> Wietse:
> What is the legitimate use case for this kind of policy evasion?
Just to be clear, I'm not a spammer, if anything, I couldn't be more
far from it.
I'm in the business of (strictly subscription-only) "monitoring
stuff". I mean, as soon as an event happens the subscribers who signed
up to that kind of event must be alerted immediately (99.9999% of the
times subscribers get a single email per day). But because we have
grown considerably recently, we needed extra outbound IPs because we
started to hit some ESP's limit of mail sent per hour from a single
source IP.
So I added an extra IP to the existing stack and used iptables to
split the outbound connections using the nat table.
But that created a problem because postfix would picks up the hostname
used in the helo (and other stuff???) from IP 1 and iptables would
route the connection through IP 2, so the client would see the message
headers like this one
Received: from AAAA.mydomain.tld (BBBB.mydomain.tld. [1.1.1.1])

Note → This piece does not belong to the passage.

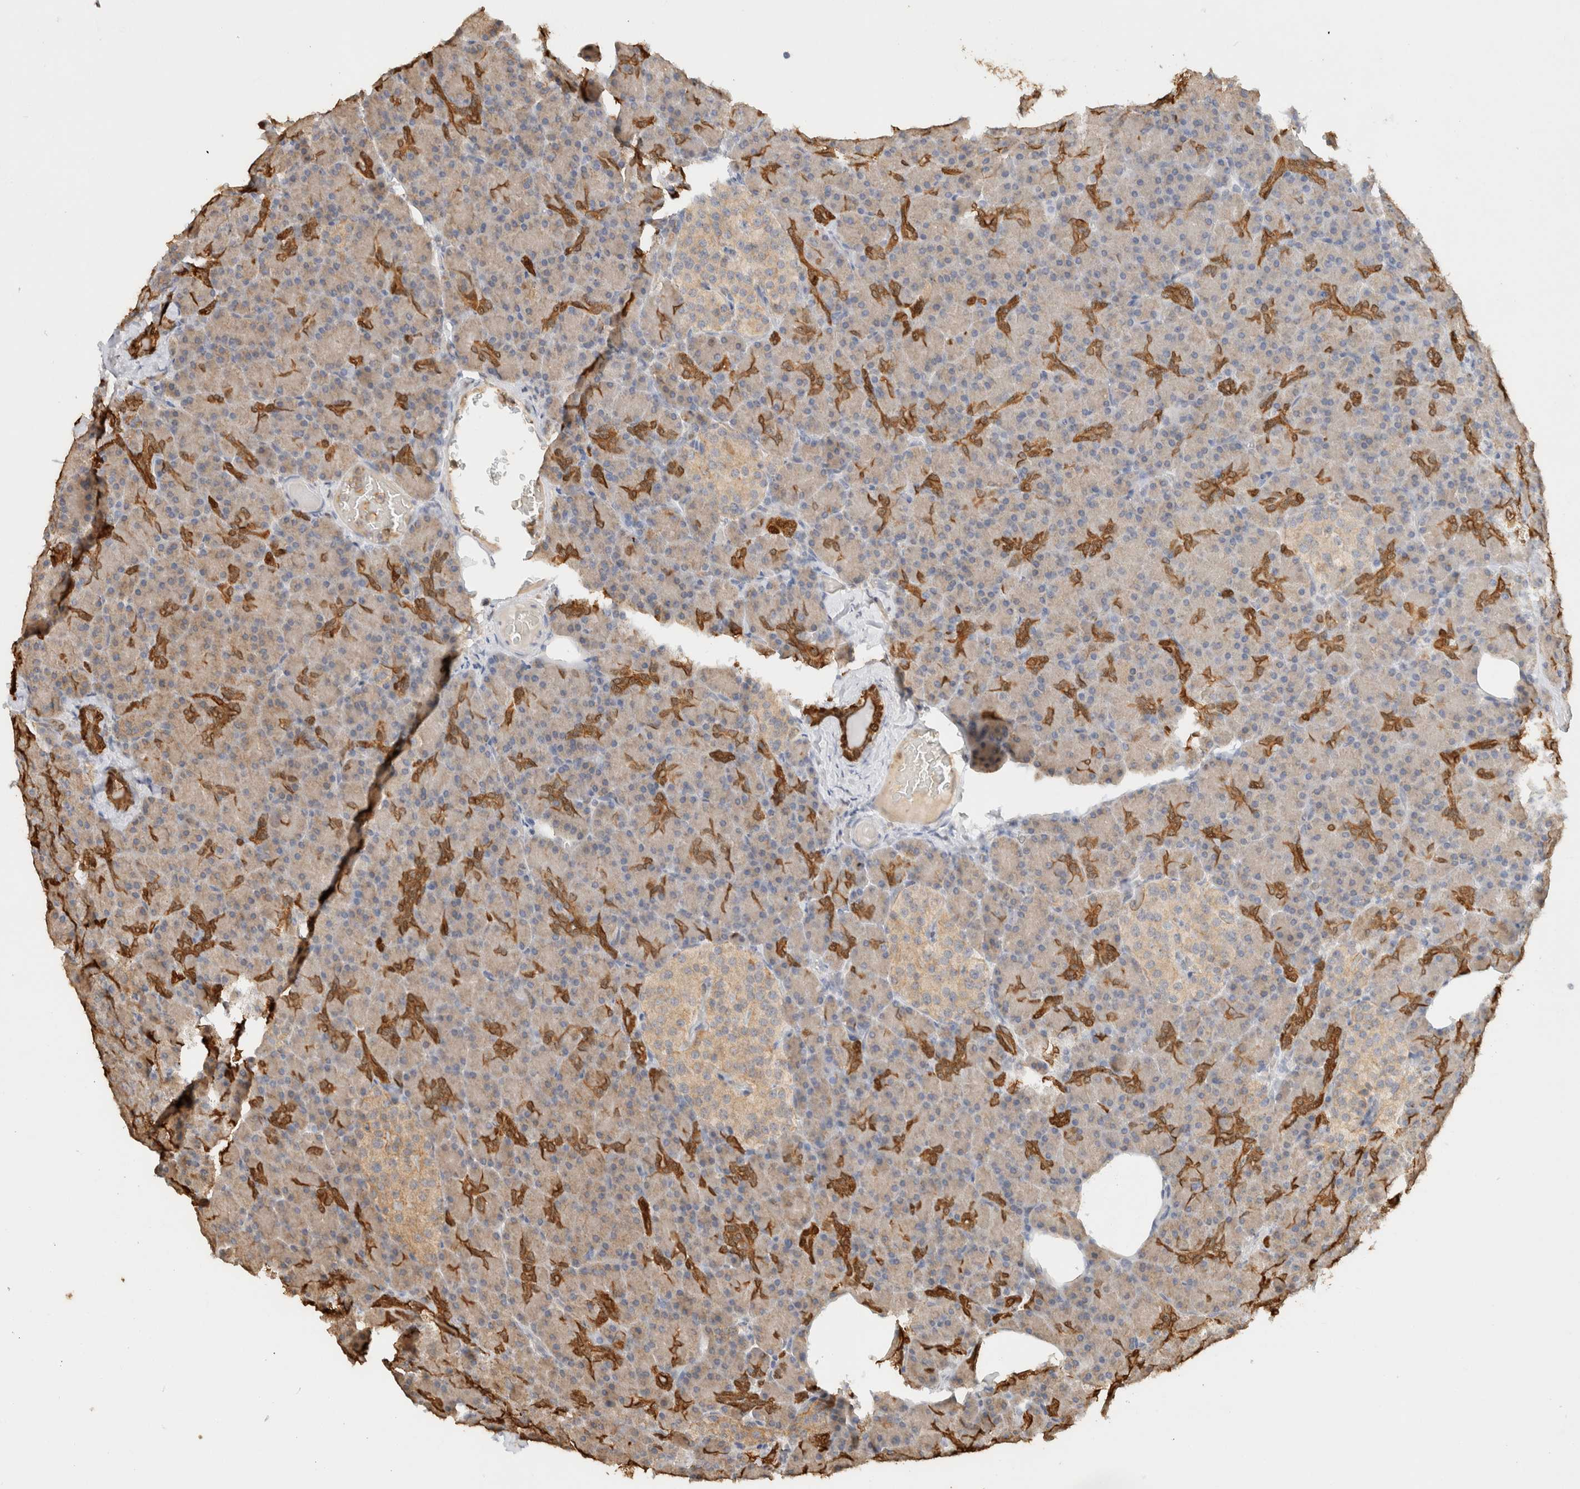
{"staining": {"intensity": "moderate", "quantity": "25%-75%", "location": "cytoplasmic/membranous"}, "tissue": "pancreas", "cell_type": "Exocrine glandular cells", "image_type": "normal", "snomed": [{"axis": "morphology", "description": "Normal tissue, NOS"}, {"axis": "topography", "description": "Pancreas"}], "caption": "Human pancreas stained with a brown dye displays moderate cytoplasmic/membranous positive staining in about 25%-75% of exocrine glandular cells.", "gene": "CA13", "patient": {"sex": "female", "age": 43}}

by mta.foreign.tld with ESMTPS id abcdf....
for <f...@foreign.tld>
(version=TLSv1.2 cipher=ECDHE-RSA-AES128-GCM-SHA256 bits=128/128);
Thu, 27 Mar 2014 ....
See how postfix helo was "AAAA.mydomain.tld" but the message actually
came from "BBBB.mydomain.tld".
And that simple header inconsistency bothers me (OCD)
So instead of splitting smtp using iptables I now use that script I
posted upthread, and the headers now look like this:
Received: from AAAA.mydomain.tld (AAAA.mydomain.tld. [1.1.1.1])
by mta.foreign.tld with ESMTPS id abcdf....
for <f...@foreign.tld>
(version=TLSv1.2 cipher=ECDHE-RSA-AES128-GCM-SHA256 bits=128/128);
Thu, 27 Mar 2014 ....
Received: from BBBB.mydomain.tld (BBBB.mydomain.tld. [2.2.2.2])
by mta.foreign.tld with ESMTPS id abcdf....
for <f...@foreign.tld>
(version=TLSv1.2 cipher=ECDHE-RSA-AES128-GCM-SHA256 bits=128/128);
Thu, 27 Mar 2014 ....
Is there a more elegant way achieve this?